DATA FOR REVIEW START

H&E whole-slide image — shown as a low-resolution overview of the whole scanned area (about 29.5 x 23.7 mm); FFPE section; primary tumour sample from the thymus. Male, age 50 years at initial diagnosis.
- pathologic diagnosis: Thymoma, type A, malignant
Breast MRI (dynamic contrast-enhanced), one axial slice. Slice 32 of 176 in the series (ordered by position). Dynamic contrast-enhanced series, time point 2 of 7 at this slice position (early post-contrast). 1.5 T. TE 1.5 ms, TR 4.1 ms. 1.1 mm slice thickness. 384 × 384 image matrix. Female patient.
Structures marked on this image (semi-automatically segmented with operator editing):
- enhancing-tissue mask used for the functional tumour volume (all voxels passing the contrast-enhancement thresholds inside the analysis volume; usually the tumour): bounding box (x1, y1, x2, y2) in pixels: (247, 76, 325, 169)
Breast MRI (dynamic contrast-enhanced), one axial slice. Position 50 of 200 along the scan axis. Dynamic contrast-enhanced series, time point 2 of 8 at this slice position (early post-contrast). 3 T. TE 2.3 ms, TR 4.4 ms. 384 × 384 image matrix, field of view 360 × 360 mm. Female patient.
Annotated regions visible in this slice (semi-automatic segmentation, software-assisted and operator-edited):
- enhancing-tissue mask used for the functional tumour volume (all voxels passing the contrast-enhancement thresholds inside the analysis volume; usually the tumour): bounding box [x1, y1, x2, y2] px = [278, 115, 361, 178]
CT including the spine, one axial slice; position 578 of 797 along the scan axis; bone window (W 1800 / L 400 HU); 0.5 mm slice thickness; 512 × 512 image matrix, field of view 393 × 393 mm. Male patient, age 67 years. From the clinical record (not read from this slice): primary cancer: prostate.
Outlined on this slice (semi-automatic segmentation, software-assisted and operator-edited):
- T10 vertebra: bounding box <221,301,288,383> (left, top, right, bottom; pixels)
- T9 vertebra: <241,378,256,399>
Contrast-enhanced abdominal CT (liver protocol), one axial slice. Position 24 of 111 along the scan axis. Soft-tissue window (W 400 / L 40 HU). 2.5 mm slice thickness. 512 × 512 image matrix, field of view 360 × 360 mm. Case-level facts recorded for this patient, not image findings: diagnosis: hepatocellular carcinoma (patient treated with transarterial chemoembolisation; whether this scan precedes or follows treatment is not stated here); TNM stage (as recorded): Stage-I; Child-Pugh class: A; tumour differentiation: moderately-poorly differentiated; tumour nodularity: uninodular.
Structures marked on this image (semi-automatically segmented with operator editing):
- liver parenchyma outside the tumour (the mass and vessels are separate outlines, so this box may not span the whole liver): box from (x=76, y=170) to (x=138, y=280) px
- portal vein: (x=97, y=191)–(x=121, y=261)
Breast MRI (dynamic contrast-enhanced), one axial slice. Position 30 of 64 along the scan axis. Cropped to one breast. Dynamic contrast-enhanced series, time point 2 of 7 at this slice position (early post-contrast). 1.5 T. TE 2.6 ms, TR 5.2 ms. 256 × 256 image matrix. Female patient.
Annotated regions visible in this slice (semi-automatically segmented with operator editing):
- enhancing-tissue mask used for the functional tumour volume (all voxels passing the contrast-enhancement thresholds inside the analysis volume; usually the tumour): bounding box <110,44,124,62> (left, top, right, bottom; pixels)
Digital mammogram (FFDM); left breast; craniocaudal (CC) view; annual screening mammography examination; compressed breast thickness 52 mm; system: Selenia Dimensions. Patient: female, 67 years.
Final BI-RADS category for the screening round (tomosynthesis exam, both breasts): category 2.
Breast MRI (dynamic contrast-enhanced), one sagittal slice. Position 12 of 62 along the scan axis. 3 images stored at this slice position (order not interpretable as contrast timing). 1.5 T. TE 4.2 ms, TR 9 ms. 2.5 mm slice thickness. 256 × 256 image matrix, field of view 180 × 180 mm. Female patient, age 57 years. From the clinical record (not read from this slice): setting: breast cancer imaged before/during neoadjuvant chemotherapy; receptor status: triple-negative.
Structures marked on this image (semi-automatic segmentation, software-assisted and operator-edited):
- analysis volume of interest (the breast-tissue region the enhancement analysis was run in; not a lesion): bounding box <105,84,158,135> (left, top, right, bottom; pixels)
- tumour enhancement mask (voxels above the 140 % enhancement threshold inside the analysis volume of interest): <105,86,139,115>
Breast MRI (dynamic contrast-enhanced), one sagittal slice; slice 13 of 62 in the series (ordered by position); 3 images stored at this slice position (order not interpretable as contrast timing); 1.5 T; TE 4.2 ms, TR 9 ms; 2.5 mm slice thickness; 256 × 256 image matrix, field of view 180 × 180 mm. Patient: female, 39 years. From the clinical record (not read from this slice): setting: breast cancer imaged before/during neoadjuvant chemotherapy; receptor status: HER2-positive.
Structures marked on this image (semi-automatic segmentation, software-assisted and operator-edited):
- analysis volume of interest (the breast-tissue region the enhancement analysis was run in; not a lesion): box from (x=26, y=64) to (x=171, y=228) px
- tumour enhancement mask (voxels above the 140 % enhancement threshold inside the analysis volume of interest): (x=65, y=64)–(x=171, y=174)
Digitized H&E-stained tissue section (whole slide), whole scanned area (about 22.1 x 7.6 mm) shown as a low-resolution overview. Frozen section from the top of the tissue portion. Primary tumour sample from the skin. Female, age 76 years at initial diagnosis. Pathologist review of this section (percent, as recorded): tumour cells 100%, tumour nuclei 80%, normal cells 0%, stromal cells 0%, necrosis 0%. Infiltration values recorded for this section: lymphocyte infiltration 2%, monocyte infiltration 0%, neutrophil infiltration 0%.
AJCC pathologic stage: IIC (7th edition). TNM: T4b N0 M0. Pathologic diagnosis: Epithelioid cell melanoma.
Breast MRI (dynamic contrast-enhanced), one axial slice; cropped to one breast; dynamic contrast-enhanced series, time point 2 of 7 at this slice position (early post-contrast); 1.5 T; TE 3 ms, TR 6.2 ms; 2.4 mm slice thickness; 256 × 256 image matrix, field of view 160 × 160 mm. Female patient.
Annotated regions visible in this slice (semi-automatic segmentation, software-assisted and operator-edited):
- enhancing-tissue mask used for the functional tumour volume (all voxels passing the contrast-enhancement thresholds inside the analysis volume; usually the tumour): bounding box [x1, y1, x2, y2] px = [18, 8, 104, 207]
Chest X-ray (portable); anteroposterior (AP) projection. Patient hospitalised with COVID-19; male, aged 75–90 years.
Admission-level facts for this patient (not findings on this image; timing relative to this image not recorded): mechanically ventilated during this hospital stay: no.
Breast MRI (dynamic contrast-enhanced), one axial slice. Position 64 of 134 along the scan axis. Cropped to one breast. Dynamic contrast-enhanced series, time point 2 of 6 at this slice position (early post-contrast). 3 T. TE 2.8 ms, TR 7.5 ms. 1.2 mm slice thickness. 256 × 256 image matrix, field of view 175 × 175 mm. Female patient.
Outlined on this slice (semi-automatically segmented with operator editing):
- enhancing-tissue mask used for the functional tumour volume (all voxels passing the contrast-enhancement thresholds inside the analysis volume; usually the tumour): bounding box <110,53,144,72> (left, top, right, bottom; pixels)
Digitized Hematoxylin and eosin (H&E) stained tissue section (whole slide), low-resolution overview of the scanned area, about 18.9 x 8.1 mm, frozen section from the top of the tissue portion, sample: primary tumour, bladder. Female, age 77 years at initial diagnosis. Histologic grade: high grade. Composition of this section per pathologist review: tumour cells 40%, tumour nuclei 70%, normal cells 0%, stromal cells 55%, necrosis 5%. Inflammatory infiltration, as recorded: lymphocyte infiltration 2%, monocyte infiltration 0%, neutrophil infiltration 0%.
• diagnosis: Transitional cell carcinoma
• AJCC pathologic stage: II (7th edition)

DATA FOR REVIEW END

◆ EXERCISE DESCRIPTION
Please make an exact copy of each record.

◆ TASK RESPONSE
H&E whole-slide image — shown as a low-resolution overview of the whole scanned area (about 29.5 x 23.7 mm); FFPE section; primary tumour sample from the thymus. Male, age 50 years at initial diagnosis.
- pathologic diagnosis: Thymoma, type A, malignant
Breast MRI (dynamic contrast-enhanced), one axial slice. Slice 32 of 176 in the series (ordered by position). Dynamic contrast-enhanced series, time point 2 of 7 at this slice position (early post-contrast). 1.5 T. TE 1.5 ms, TR 4.1 ms. 1.1 mm slice thickness. 384 × 384 image matrix. Female patient.
Structures marked on this image (semi-automatically segmented with operator editing):
- enhancing-tissue mask used for the functional tumour volume (all voxels passing the contrast-enhancement thresholds inside the analysis volume; usually the tumour): bounding box (x1, y1, x2, y2) in pixels: (247, 76, 325, 169)
Breast MRI (dynamic contrast-enhanced), one axial slice. Position 50 of 200 along the scan axis. Dynamic contrast-enhanced series, time point 2 of 8 at this slice position (early post-contrast). 3 T. TE 2.3 ms, TR 4.4 ms. 384 × 384 image matrix, field of view 360 × 360 mm. Female patient.
Annotated regions visible in this slice (semi-automatic segmentation, software-assisted and operator-edited):
- enhancing-tissue mask used for the functional tumour volume (all voxels passing the contrast-enhancement thresholds inside the analysis volume; usually the tumour): bounding box [x1, y1, x2, y2] px = [278, 115, 361, 178]
CT including the spine, one axial slice; position 578 of 797 along the scan axis; bone window (W 1800 / L 400 HU); 0.5 mm slice thickness; 512 × 512 image matrix, field of view 393 × 393 mm. Male patient, age 67 years. From the clinical record (not read from this slice): primary cancer: prostate.
Outlined on this slice (semi-automatic segmentation, software-assisted and operator-edited):
- T10 vertebra: bounding box <221,301,288,383> (left, top, right, bottom; pixels)
- T9 vertebra: <241,378,256,399>
Contrast-enhanced abdominal CT (liver protocol), one axial slice. Position 24 of 111 along the scan axis. Soft-tissue window (W 400 / L 40 HU). 2.5 mm slice thickness. 512 × 512 image matrix, field of view 360 × 360 mm. Case-level facts recorded for this patient, not image findings: diagnosis: hepatocellular carcinoma (patient treated with transarterial chemoembolisation; whether this scan precedes or follows treatment is not stated here); TNM stage (as recorded): Stage-I; Child-Pugh class: A; tumour differentiation: moderately-poorly differentiated; tumour nodularity: uninodular.
Structures marked on this image (semi-automatically segmented with operator editing):
- liver parenchyma outside the tumour (the mass and vessels are separate outlines, so this box may not span the whole liver): box from (x=76, y=170) to (x=138, y=280) px
- portal vein: (x=97, y=191)–(x=121, y=261)
Breast MRI (dynamic contrast-enhanced), one axial slice. Position 30 of 64 along the scan axis. Cropped to one breast. Dynamic contrast-enhanced series, time point 2 of 7 at this slice position (early post-contrast). 1.5 T. TE 2.6 ms, TR 5.2 ms. 256 × 256 image matrix. Female patient.
Annotated regions visible in this slice (semi-automatically segmented with operator editing):
- enhancing-tissue mask used for the functional tumour volume (all voxels passing the contrast-enhancement thresholds inside the analysis volume; usually the tumour): bounding box <110,44,124,62> (left, top, right, bottom; pixels)
Digital mammogram (FFDM); left breast; craniocaudal (CC) view; annual screening mammography examination; compressed breast thickness 52 mm; system: Selenia Dimensions. Patient: female, 67 years.
Final BI-RADS category for the screening round (tomosynthesis exam, both breasts): category 2.
Breast MRI (dynamic contrast-enhanced), one sagittal slice. Position 12 of 62 along the scan axis. 3 images stored at this slice position (order not interpretable as contrast timing). 1.5 T. TE 4.2 ms, TR 9 ms. 2.5 mm slice thickness. 256 × 256 image matrix, field of view 180 × 180 mm. Female patient, age 57 years. From the clinical record (not read from this slice): setting: breast cancer imaged before/during neoadjuvant chemotherapy; receptor status: triple-negative.
Structures marked on this image (semi-automatic segmentation, software-assisted and operator-edited):
- analysis volume of interest (the breast-tissue region the enhancement analysis was run in; not a lesion): bounding box <105,84,158,135> (left, top, right, bottom; pixels)
- tumour enhancement mask (voxels above the 140 % enhancement threshold inside the analysis volume of interest): <105,86,139,115>
Breast MRI (dynamic contrast-enhanced), one sagittal slice; slice 13 of 62 in the series (ordered by position); 3 images stored at this slice position (order not interpretable as contrast timing); 1.5 T; TE 4.2 ms, TR 9 ms; 2.5 mm slice thickness; 256 × 256 image matrix, field of view 180 × 180 mm. Patient: female, 39 years. From the clinical record (not read from this slice): setting: breast cancer imaged before/during neoadjuvant chemotherapy; receptor status: HER2-positive.
Structures marked on this image (semi-automatic segmentation, software-assisted and operator-edited):
- analysis volume of interest (the breast-tissue region the enhancement analysis was run in; not a lesion): box from (x=26, y=64) to (x=171, y=228) px
- tumour enhancement mask (voxels above the 140 % enhancement threshold inside the analysis volume of interest): (x=65, y=64)–(x=171, y=174)
Digitized H&E-stained tissue section (whole slide), whole scanned area (about 22.1 x 7.6 mm) shown as a low-resolution overview. Frozen section from the top of the tissue portion. Primary tumour sample from the skin. Female, age 76 years at initial diagnosis. Pathologist review of this section (percent, as recorded): tumour cells 100%, tumour nuclei 80%, normal cells 0%, stromal cells 0%, necrosis 0%. Infiltration values recorded for this section: lymphocyte infiltration 2%, monocyte infiltration 0%, neutrophil infiltration 0%.
AJCC pathologic stage: IIC (7th edition). TNM: T4b N0 M0. Pathologic diagnosis: Epithelioid cell melanoma.
Breast MRI (dynamic contrast-enhanced), one axial slice; cropped to one breast; dynamic contrast-enhanced series, time point 2 of 7 at this slice position (early post-contrast); 1.5 T; TE 3 ms, TR 6.2 ms; 2.4 mm slice thickness; 256 × 256 image matrix, field of view 160 × 160 mm. Female patient.
Annotated regions visible in this slice (semi-automatic segmentation, software-assisted and operator-edited):
- enhancing-tissue mask used for the functional tumour volume (all voxels passing the contrast-enhancement thresholds inside the analysis volume; usually the tumour): bounding box [x1, y1, x2, y2] px = [18, 8, 104, 207]
Chest X-ray (portable); anteroposterior (AP) projection. Patient hospitalised with COVID-19; male, aged 75–90 years.
Admission-level facts for this patient (not findings on this image; timing relative to this image not recorded): mechanically ventilated during this hospital stay: no.
Breast MRI (dynamic contrast-enhanced), one axial slice. Position 64 of 134 along the scan axis. Cropped to one breast. Dynamic contrast-enhanced series, time point 2 of 6 at this slice position (early post-contrast). 3 T. TE 2.8 ms, TR 7.5 ms. 1.2 mm slice thickness. 256 × 256 image matrix, field of view 175 × 175 mm. Female patient.
Outlined on this slice (semi-automatically segmented with operator editing):
- enhancing-tissue mask used for the functional tumour volume (all voxels passing the contrast-enhancement thresholds inside the analysis volume; usually the tumour): bounding box <110,53,144,72> (left, top, right, bottom; pixels)
Digitized Hematoxylin and eosin (H&E) stained tissue section (whole slide), low-resolution overview of the scanned area, about 18.9 x 8.1 mm, frozen section from the top of the tissue portion, sample: primary tumour, bladder. Female, age 77 years at initial diagnosis. Histologic grade: high grade. Composition of this section per pathologist review: tumour cells 40%, tumour nuclei 70%, normal cells 0%, stromal cells 55%, necrosis 5%. Inflammatory infiltration, as recorded: lymphocyte infiltration 2%, monocyte infiltration 0%, neutrophil infiltration 0%.
• diagnosis: Transitional cell carcinoma
• AJCC pathologic stage: II (7th edition)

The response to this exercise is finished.